■ **INFORMATION SUPPLIED**

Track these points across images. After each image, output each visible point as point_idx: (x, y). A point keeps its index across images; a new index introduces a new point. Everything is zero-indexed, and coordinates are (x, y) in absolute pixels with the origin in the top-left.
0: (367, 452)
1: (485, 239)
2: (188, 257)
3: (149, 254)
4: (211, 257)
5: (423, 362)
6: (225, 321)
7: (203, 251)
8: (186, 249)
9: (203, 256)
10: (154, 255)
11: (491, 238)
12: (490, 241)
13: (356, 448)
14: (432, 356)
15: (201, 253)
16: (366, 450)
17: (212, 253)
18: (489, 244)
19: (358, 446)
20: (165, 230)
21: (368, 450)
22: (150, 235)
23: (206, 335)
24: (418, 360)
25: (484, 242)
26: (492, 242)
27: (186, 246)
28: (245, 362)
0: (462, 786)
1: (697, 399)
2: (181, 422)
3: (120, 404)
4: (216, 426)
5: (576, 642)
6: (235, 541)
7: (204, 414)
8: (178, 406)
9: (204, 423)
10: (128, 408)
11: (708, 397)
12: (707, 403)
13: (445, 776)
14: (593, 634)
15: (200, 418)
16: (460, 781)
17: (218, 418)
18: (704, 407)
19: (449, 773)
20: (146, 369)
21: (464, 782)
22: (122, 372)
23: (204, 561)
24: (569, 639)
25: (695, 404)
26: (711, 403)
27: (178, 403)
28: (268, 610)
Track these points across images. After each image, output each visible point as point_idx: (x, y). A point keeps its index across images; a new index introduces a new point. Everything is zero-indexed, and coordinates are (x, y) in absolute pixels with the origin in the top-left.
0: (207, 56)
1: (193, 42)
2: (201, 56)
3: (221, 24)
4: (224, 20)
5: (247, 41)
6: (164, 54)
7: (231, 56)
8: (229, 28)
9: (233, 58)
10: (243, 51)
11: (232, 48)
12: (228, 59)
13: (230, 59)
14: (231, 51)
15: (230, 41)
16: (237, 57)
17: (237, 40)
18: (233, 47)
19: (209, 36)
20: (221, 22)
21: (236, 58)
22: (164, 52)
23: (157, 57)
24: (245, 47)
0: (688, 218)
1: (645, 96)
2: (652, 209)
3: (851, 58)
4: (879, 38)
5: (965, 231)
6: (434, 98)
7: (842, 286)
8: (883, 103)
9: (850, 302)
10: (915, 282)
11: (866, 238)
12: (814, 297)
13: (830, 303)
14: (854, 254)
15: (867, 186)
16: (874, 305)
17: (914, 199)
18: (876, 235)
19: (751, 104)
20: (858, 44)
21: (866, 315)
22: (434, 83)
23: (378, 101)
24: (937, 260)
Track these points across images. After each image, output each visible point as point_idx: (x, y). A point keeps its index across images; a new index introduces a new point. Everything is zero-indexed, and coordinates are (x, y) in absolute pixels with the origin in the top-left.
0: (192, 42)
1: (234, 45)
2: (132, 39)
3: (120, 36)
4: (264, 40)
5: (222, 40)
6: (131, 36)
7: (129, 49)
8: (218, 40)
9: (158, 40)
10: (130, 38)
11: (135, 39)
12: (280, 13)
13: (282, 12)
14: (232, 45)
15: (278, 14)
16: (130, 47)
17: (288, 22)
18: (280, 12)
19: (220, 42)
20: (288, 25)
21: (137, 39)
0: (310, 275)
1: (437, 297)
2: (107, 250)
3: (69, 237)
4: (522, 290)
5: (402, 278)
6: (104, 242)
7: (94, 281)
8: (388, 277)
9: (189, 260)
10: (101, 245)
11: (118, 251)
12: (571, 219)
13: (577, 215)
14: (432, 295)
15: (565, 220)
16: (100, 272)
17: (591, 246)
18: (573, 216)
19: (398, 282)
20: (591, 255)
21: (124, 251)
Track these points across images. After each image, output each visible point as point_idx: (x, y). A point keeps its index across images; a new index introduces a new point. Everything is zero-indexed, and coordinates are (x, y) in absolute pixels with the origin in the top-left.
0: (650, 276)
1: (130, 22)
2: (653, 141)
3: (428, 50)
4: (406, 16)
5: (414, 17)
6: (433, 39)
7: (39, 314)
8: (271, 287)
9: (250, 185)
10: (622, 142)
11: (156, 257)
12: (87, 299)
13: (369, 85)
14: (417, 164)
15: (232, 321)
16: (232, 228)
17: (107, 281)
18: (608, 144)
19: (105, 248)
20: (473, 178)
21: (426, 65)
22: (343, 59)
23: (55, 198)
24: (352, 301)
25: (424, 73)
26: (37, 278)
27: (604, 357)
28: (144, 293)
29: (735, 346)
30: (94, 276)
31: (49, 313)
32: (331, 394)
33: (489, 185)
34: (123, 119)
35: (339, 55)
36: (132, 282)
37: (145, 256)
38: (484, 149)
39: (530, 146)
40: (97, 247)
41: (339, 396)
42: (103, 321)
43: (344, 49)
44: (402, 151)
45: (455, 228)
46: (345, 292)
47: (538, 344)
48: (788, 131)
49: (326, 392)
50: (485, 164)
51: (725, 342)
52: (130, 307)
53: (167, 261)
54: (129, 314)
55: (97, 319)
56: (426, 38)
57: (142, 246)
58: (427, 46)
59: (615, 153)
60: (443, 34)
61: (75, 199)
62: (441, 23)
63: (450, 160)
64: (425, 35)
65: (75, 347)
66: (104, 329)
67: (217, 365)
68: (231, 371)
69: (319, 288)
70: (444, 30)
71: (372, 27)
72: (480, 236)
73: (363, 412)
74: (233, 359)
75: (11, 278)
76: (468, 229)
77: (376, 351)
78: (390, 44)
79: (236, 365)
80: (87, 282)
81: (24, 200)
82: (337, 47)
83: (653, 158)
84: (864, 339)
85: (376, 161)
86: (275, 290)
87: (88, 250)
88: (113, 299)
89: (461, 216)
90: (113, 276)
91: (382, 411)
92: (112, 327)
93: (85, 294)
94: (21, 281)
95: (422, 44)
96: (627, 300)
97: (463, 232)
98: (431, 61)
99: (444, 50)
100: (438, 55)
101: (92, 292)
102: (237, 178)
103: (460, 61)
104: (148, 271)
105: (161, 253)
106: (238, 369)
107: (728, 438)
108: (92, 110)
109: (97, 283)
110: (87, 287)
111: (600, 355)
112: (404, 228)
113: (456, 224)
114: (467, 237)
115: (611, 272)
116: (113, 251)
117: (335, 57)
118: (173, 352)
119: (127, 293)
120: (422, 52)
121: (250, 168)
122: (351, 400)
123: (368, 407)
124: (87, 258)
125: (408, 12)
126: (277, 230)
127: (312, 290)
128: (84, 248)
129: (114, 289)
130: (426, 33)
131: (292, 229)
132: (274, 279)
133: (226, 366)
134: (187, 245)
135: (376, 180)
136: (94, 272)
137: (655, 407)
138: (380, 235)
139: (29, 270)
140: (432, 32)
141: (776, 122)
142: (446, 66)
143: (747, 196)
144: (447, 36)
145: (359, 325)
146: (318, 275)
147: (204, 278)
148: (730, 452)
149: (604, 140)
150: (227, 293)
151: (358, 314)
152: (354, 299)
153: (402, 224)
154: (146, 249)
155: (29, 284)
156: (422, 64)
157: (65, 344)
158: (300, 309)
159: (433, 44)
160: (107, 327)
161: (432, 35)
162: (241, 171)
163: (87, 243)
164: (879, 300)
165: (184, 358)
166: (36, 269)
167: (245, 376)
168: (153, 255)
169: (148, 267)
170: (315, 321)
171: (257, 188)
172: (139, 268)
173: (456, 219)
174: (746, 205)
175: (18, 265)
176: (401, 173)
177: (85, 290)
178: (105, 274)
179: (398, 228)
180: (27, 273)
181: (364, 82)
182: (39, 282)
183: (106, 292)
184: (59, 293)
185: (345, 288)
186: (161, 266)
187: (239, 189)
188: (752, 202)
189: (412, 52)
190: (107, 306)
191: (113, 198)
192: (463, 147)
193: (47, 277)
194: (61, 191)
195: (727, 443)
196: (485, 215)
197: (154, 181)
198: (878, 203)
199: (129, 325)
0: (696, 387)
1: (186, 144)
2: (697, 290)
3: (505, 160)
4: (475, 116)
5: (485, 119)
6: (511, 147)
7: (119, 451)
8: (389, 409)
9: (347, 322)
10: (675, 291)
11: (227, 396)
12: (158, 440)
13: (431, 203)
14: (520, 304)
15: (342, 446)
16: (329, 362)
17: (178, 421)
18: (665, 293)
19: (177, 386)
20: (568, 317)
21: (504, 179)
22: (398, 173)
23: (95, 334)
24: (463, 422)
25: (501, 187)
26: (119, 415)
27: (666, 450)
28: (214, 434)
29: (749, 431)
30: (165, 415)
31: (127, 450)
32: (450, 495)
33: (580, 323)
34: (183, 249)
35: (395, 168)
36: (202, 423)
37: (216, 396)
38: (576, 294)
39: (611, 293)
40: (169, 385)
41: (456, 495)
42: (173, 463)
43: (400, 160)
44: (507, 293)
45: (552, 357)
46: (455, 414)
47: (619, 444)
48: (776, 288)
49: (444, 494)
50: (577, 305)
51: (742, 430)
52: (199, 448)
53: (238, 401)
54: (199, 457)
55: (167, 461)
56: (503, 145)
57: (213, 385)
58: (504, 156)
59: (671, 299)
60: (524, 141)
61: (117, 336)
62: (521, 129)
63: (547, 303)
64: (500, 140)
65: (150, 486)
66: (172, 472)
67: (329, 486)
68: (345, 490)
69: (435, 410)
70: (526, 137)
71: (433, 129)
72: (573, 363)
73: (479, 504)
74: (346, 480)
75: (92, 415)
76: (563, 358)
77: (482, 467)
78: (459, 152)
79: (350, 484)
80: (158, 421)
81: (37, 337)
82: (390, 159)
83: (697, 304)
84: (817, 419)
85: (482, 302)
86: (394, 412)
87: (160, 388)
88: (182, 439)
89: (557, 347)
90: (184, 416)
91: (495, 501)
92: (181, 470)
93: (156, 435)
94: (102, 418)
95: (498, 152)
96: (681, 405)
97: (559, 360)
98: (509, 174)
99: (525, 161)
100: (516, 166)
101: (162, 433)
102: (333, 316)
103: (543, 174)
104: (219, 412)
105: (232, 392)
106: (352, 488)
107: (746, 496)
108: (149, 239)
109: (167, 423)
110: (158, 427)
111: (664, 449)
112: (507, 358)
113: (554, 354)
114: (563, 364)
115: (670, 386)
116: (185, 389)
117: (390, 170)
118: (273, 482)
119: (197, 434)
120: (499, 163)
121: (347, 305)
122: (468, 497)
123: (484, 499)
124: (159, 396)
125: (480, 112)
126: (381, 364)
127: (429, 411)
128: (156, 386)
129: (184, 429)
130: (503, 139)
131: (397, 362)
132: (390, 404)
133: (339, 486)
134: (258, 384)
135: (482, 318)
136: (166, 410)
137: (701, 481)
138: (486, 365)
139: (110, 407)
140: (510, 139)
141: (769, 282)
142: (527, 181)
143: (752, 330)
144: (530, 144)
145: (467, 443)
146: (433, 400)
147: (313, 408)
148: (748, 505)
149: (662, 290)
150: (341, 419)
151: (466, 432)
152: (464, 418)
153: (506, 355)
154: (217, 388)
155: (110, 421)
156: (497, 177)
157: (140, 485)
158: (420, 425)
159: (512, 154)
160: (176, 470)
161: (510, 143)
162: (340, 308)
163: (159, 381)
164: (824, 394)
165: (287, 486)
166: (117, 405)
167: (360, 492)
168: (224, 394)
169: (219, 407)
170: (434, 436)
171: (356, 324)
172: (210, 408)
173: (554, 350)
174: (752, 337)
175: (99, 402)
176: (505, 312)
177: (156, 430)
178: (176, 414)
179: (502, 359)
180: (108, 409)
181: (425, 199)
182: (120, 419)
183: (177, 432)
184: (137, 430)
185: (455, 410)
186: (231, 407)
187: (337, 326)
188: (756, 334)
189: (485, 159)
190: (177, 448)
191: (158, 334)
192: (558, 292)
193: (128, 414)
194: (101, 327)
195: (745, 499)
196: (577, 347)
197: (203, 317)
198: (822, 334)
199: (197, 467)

■ **PROBLEM REQUIREMENTS**
Lines from the start of the records through the one containing "27: (186, 246)" are what should be retyped, exactly and in full, both ends included.

■ **SOLVED PROBLEM**
Track these points across images. After each image, output each visible point as point_idx: (x, y). A point keeps its index across images; a new index introduces a new point. Everything is zero-indexed, and coordinates are (x, y) in absolute pixels with the origin in the top-left.
0: (367, 452)
1: (485, 239)
2: (188, 257)
3: (149, 254)
4: (211, 257)
5: (423, 362)
6: (225, 321)
7: (203, 251)
8: (186, 249)
9: (203, 256)
10: (154, 255)
11: (491, 238)
12: (490, 241)
13: (356, 448)
14: (432, 356)
15: (201, 253)
16: (366, 450)
17: (212, 253)
18: (489, 244)
19: (358, 446)
20: (165, 230)
21: (368, 450)
22: (150, 235)
23: (206, 335)
24: (418, 360)
25: (484, 242)
26: (492, 242)
27: (186, 246)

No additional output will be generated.